== Exercise details ==
How many of the lines below contain "tray"? Answer with that number alone.

────────────────────────────────────────

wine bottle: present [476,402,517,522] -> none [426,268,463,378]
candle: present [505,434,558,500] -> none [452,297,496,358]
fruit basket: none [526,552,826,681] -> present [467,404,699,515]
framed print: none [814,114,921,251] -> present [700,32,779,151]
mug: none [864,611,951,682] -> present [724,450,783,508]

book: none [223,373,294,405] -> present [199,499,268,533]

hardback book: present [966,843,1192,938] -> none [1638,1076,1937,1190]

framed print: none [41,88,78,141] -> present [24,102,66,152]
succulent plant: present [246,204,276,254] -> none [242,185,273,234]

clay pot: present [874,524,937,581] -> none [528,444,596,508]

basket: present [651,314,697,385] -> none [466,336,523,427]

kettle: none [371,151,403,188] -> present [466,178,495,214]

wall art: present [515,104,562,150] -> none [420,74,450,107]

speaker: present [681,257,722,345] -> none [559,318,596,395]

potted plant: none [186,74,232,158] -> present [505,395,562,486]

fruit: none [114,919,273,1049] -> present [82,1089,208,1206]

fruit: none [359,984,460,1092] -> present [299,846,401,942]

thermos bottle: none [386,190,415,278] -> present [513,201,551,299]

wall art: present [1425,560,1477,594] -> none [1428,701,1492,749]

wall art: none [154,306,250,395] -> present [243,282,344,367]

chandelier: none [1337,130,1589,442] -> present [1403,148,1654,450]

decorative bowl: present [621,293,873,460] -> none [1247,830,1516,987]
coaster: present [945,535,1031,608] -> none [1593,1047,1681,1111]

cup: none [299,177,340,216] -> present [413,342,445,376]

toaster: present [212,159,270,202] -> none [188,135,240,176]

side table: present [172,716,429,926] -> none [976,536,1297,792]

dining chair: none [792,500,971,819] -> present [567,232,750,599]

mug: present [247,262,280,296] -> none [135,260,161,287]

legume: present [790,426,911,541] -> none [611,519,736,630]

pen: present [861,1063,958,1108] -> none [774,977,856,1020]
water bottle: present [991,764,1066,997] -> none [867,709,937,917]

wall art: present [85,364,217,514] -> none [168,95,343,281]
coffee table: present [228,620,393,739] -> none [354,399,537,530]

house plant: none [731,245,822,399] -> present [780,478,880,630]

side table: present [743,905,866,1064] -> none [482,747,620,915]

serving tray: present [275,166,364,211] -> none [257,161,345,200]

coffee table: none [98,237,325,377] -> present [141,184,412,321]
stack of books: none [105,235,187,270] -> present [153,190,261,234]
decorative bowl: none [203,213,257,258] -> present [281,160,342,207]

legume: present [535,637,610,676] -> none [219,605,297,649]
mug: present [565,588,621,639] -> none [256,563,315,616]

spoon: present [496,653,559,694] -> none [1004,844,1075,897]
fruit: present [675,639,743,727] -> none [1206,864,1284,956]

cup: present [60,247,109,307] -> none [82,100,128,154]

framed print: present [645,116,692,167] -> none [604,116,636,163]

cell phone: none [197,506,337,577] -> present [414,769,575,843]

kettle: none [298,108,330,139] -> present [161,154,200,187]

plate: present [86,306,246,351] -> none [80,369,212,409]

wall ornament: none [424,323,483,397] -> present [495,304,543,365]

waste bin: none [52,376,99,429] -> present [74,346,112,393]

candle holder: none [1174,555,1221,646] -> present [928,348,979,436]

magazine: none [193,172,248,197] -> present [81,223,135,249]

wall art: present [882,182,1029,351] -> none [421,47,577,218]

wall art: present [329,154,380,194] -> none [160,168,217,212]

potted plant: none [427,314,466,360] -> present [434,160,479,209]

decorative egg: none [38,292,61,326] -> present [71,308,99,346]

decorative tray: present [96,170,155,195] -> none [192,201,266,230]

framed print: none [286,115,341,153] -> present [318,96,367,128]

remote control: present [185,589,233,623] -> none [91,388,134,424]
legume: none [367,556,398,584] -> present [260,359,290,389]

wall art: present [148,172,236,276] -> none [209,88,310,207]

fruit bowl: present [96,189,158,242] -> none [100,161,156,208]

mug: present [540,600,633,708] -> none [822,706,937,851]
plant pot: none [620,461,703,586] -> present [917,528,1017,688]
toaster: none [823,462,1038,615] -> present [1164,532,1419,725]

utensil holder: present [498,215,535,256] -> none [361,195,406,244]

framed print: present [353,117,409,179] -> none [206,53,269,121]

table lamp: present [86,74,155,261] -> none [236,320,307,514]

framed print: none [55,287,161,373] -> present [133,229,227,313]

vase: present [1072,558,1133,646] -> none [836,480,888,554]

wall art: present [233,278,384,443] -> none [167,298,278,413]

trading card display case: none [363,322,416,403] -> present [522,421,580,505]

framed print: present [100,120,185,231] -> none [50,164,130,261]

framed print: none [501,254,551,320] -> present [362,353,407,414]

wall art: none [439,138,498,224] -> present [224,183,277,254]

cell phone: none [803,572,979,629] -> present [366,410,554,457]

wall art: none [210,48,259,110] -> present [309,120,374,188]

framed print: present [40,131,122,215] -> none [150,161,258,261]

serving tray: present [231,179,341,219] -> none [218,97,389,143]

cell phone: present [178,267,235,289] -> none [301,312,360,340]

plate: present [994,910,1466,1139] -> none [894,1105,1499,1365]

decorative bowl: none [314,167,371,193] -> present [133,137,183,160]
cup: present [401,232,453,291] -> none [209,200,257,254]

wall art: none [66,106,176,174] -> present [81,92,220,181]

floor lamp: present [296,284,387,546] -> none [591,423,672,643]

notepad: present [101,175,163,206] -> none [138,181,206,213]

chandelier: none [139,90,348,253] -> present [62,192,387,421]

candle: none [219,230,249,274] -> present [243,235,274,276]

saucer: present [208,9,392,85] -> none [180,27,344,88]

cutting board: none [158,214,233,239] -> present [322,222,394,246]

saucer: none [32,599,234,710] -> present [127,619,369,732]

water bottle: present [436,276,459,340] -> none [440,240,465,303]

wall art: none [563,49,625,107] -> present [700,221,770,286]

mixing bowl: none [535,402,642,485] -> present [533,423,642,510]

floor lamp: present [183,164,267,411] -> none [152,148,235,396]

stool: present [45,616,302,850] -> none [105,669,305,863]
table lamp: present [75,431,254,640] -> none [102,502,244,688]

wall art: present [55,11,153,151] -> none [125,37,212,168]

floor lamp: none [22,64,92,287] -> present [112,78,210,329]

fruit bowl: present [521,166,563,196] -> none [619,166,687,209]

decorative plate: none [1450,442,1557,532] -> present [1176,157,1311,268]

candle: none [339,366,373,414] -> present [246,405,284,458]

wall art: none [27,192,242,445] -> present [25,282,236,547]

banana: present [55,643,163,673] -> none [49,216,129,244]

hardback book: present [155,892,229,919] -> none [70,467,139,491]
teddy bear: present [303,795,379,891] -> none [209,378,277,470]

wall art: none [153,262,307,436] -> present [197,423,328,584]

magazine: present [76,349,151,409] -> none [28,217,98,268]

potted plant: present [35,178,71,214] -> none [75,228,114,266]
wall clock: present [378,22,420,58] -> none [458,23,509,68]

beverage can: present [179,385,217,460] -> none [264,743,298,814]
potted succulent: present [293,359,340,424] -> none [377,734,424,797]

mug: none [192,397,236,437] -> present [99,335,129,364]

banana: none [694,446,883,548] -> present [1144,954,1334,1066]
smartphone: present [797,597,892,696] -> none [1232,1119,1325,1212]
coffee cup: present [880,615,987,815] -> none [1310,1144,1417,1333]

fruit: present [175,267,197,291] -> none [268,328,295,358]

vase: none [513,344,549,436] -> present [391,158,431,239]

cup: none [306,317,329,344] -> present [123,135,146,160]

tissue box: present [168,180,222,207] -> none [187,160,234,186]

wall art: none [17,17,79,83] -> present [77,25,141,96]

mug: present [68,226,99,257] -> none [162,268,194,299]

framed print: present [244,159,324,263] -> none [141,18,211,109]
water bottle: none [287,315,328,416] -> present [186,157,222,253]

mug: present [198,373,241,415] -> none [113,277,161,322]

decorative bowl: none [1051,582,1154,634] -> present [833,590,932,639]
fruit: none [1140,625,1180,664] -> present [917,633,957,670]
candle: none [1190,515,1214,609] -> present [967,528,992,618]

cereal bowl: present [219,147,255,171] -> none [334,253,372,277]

────────────────────────────────────────

== Final answer ==
3